#### 本文
温湯温泉

219 ~ 219

綿内の駅から東へ1.7kmほど離れた山すその集落温湯(ぬるゆ)には、昔から各所に温かい水が湧いていた。今でも、6ヵ所余りを数えることができ、その一つを使っていた別棟の浴場つきの旅館もそれとわかる。

 温泉は、南北に走る道路の東側の山沿いに多いが、西の蓮(はす)田の隅などにも見ることができる。温泉列の南限近くの高台に掘ったのがこの温泉で、出た湯はその場で、展望風呂もある若穂温泉市民センターが使っている。
########
- **作業内容**: 温湯温泉についての本文を、最後の文の後から書き進めよ。 この資料は本文とは関係がない。
#### データ
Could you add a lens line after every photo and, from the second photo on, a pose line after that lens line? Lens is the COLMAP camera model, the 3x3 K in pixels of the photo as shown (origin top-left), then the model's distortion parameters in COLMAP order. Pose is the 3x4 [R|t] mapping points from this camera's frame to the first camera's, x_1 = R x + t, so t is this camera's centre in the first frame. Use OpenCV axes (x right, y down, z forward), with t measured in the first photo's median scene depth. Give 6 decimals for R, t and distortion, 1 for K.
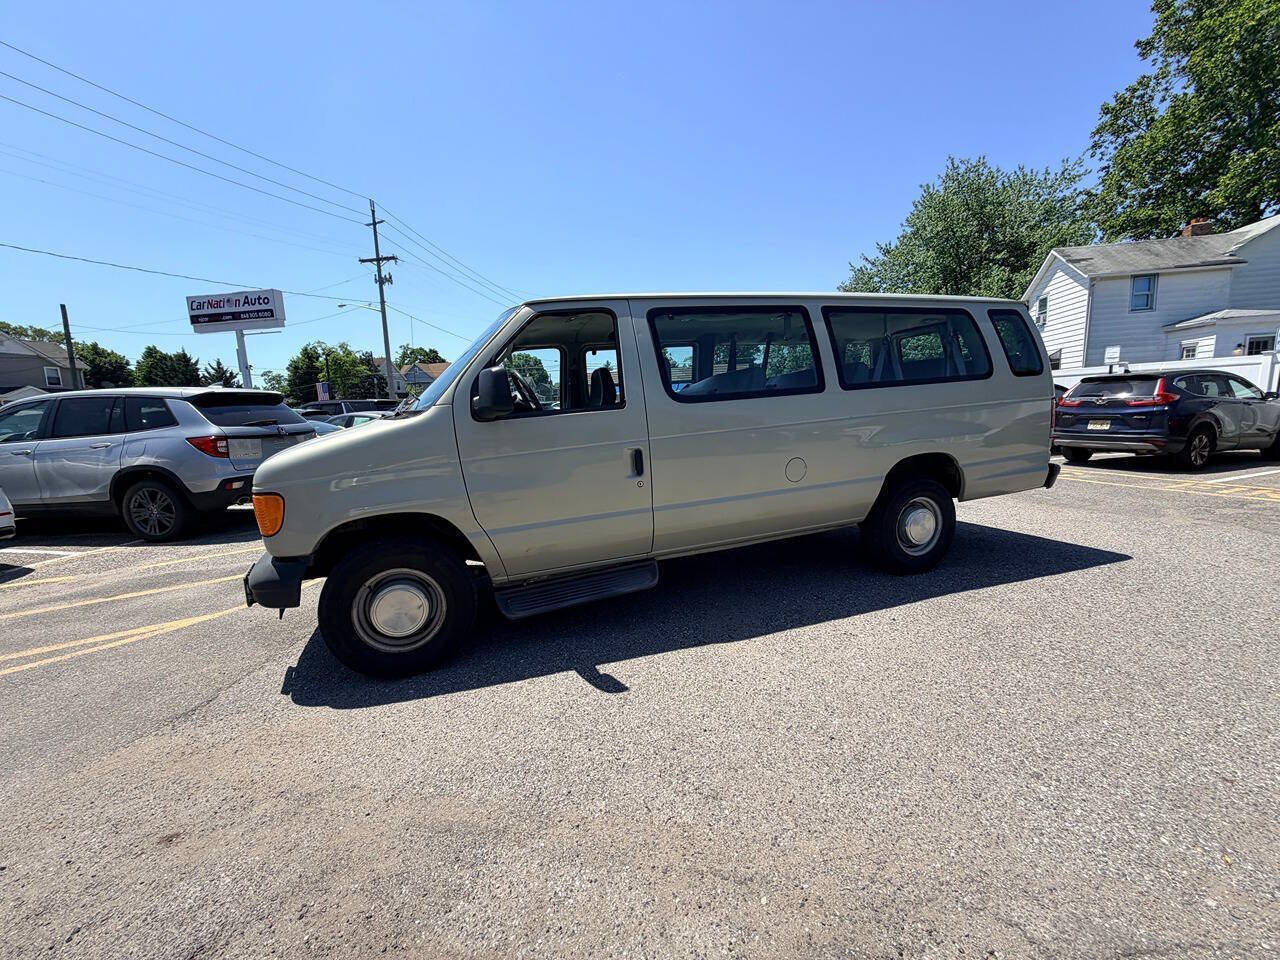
########
- **解答**:
 温泉の経年変化の有無大小を知るため1973年(昭和48)の状況と比べてみると、1973年には泉温37.1℃、pH8.9、カルシウムイオン26.49mg/kg、炭酸水素イオン49.48mg/kgで、これだけが1990年より多く、それ以外の成分はすべて1990年の方が多い。他の温泉と比べて成分の変化は大きいが、増減が相殺(そうさい)されて成分総量の変化はそれほど大きくはなく、いずれにしても絶対量は長野市の温泉のなかでは最小である。pHは8.9,8.7とそれほど変わらずアルカリ性で、長野盆地の東側の温泉のなかで泉質の前にアルカリ性の付くのはここだけである。